Van leaned back and slid his toast-crumbed plate aside, increasingly pleased with the universe. Dottie sidled over, bearing a plate of fluffy scrambled eggs. Van lifted his fork, but then his gaze collided with yet another catalog chair. The spectacle unhinged him.
"Holy gosh, Dottie! Look at this thing. Now that's a chair!"
"It looks like a spider."
"No, it's like an elk! Look at those legs!"
"The legs, that's the most spidery part."
"It's made out of cast magnesium!"
Dottie took away Van's jar of jam. "Paging Stanley Kubrick."

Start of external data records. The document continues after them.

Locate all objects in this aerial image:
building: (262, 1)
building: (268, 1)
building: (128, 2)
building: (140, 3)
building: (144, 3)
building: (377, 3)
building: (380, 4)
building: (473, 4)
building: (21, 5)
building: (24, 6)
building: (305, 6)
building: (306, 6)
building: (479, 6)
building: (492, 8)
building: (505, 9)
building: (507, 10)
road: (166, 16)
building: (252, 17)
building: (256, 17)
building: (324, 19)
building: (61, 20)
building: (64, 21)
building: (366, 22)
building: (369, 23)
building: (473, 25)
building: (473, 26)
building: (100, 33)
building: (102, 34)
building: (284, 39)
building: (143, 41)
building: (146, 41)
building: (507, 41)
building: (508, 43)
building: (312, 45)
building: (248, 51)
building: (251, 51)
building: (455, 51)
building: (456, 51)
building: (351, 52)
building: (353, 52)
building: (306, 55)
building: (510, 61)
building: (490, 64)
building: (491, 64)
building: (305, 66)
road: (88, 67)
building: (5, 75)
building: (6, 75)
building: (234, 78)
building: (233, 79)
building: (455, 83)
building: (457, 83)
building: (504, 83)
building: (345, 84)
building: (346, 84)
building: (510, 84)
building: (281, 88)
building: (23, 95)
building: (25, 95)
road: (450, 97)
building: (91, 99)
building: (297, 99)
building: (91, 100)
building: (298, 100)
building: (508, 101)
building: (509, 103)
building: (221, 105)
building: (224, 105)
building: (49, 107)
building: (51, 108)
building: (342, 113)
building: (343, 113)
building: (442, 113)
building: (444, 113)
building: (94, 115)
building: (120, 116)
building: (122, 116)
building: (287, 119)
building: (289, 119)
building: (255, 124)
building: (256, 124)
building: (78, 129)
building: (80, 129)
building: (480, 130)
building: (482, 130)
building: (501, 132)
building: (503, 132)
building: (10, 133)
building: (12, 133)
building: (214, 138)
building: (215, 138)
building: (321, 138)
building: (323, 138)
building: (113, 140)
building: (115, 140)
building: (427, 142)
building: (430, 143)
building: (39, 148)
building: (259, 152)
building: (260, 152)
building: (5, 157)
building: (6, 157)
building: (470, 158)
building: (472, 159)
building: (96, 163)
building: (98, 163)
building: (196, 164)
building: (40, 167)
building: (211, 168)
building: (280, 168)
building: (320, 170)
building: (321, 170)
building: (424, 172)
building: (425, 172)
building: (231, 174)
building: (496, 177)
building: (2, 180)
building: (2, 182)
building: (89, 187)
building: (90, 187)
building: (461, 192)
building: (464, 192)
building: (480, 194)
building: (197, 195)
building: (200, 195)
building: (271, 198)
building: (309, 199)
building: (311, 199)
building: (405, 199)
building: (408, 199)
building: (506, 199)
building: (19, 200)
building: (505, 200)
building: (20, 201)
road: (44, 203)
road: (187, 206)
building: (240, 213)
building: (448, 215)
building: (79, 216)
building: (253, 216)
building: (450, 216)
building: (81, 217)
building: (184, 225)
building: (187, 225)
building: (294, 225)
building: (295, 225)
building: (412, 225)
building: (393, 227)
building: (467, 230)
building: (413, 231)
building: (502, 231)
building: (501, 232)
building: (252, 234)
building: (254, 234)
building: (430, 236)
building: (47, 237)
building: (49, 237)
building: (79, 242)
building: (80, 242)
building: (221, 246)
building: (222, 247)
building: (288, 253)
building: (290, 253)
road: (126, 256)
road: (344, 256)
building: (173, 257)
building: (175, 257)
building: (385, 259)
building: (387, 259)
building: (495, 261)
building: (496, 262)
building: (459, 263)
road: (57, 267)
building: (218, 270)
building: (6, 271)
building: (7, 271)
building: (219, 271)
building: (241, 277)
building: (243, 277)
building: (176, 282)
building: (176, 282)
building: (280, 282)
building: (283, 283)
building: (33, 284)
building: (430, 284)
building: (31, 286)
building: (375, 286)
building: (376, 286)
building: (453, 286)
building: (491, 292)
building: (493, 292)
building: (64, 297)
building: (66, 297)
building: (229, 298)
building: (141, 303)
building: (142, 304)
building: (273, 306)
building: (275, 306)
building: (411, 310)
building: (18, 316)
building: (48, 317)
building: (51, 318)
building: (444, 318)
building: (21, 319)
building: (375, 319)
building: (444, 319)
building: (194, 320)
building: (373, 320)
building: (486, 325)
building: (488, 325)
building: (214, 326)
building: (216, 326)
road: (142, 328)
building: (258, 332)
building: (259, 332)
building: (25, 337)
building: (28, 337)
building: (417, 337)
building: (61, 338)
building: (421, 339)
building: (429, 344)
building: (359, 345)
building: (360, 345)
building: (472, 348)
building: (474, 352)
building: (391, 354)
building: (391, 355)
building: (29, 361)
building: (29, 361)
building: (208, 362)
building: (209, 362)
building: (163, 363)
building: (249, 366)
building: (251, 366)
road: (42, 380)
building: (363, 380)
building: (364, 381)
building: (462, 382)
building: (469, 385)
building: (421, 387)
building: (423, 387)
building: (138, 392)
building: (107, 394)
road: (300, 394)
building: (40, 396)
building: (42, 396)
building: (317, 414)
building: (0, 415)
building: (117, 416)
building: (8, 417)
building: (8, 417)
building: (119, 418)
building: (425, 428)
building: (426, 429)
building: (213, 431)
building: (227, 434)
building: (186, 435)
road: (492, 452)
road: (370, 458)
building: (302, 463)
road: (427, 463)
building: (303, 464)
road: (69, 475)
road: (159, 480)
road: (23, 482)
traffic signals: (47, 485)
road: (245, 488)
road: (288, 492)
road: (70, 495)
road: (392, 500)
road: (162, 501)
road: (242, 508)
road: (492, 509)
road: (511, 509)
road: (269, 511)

No way, thought Van. Kubrick's movie 2001 was all 1968! Now that it really was 2001, all that futuristic stuff was completely old-fashioned. Van sampled his scrambled eggs. They were very tasty indeed. "Magnesium! Wow, no one in the world can tool that stuff, and now it's in chairs!"
Dottie set her own plate down, with dabs of food on it that would scarcely feed a sparrow. She heaved the restless baby from his high chair and propped him on her slender thigh. Ted was a big kid and Dottie was a small woman. Ted flopped back and forth, flinging his solid head at her like a stray cannonball. "How much does it cost?" she said practically.
"Six hundred. Plus shipping."
"Six hundred dollars for one chair, Derek?"
"But it's magnesium and polycarbonate!" Van argued. "They only weigh seven kilograms! You can stack them."
Dottie examined the catalog page, fork halfway to her tender mouth. "But this chair doesn't even have a real back."
"It's got a back!" Van protested. "That thing that grows out of its arms, that is its back, see? I bet it's a lot more fun to sit in than it looks."
Dottie poured Van fresh coffee as Ted yanked at her pageboy brown hair.
"You don't like it," Van realized mournfully.
"That's a very interesting chair, honey, but it's just not very normal."
"We'll be the first on the block to have one."
Dottie only sighed.
Van stared at the awesome chair, trying not to be surly. Six hundred dollars meant nothing much to him. Obviously Mondiale's stock wasn't at the insanely stellar heights it had been when he had bought the mansion, but any guy who bought his wife emeralds for their anniversary wasn't going to whine about a magnesium chair.
Van couldn't bear to turn the catalog page. The astonishing chair was already part of his self-image. The chair gave him the same overwhelming feeling he had about computers: that they were tools. They were serious work tools. Only lamers ever flinched at buying work tools. If you were hard-core you just went out and got them.